Irene had finally met who she thought was Mr. Right – if only he was not married. The situation was far from perfect.They both decided to enjoy life while they could, even if they were in limbo. They had a great time together until he was shipped out, first to San Diego, and then to Iwo Jima. He was in the 5th Division, which was the group that sustained the highest casualties of any Marine Division anywhere in WWII. Irene heard from him sporadically, but the last letter she received was in November 1944. She dreaded knowing what that meant, and even pulled some strings to see if she could get any kind of news of him, but to no avail.

Irene, The Woman Who Never Found Mr. Right,but Eventually Found Mr. Wrong

Finding the right guy for me gets harder & harder, guess that’s why I just stopped trying.

– Unknown

            Irene was born on August 17, 1912, in Philadelphia, on her parents’ wedding anniversary. Unlike Evelyn and Maria – the first two mothers – she was a big city girl. Like a lot of people from the northeastern part of the country, her family had deep Colonial American ancestry that stretched back to the 1600s, when Thomas Clifton emigrated from England to settle in Delaware. Also, unlike Ethel and Maria, her family had lived in either Philadelphia or nearby New Jersey for at least 100 years. Her family near in time were not adventurers as Ethel’s and Maria’s had been.

            Those early ancestors eventually made their way from Delaware to New Jersey, and then across the Delaware River to Philadelphia.  They included a Revolutionary War Patriot and some seafaring men, including Daniel Baker, who was a river pilot and has a shoal in the Delaware River named after him. 

            Irene had what to outside appearances seemed to be a good family life, with two loving older brothers, and a mother who adored her, since she was the only girl. Her father and both brothers were members of the Masonic Lodge, and she and her mother belonged to the Order of the Eastern Star, the women’s branch of the Masons. As a young girl, she dated young men who belonged to the DeMolay, the youth group of Freemasonry. But nothing clicked with any of them. She looked, but she never found Mr. Right in this group.

            Irene’s upbringing was very different than Ethel’s and Maria’s. She came from what was considered a “good” family. Class distinctions divided society then much more than they do now.  Her ancestors several generations back traveled in the right social circles, were written up in the New York Times, and although not rich, were far more financially comfortable than most people, especially Irene’s immediate family. Having Revolutionary War Patriots and leading citizens in your ancestry was important in Philadelphia, which was extremely class-conscious. Membership in the Masonic Order and the Eastern Star was part and parcel of this.

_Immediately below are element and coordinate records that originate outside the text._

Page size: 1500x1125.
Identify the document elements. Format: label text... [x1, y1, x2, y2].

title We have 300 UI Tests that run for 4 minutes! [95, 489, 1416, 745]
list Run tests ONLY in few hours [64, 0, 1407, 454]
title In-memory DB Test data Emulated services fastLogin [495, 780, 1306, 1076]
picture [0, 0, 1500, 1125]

            The only fly in this idyllic ointment was that her father was an alcoholic. Worse, he was an ugly drunk. This led to some bad situations for Irene, especially when she had dates that came to her home to pick her up. Back then, this was the only way that nice girls dated young men. Her “Pappy” as she sometimes called him, would confront those young men, and in a slurred voice, demand to know what intentions they had regarding his little girl. She was mortified. The young men were scared off and horribly embarrassed. As a result, there were very few repeat dates.

            Despite this, she loved her father dearly. She was his only daughter, and when he wasn’t drinking, he doted on her. But she couldn’t stand his binges. She was constantly tasked with dragging him out of the neighborhood Tap Room to bring him back home. As time went on, it began to get very old.

            She considered getting out, but, like Ethel and Maria, Irene’s family was affected by the Depression. She couldn’t bear to think about leaving her mother alone to deal with an alcoholic. Then her father lost his job as a printer, and began drinking more than ever. She dropped out of school after the 10th grade to get a job to support the family. Now she began to have some luck, although it wasn’t in the romance department. Because she was smart, she managed to land a job at a company called Sharp & Dohme – now Merck, one of the largest pharmaceutical companies in the world.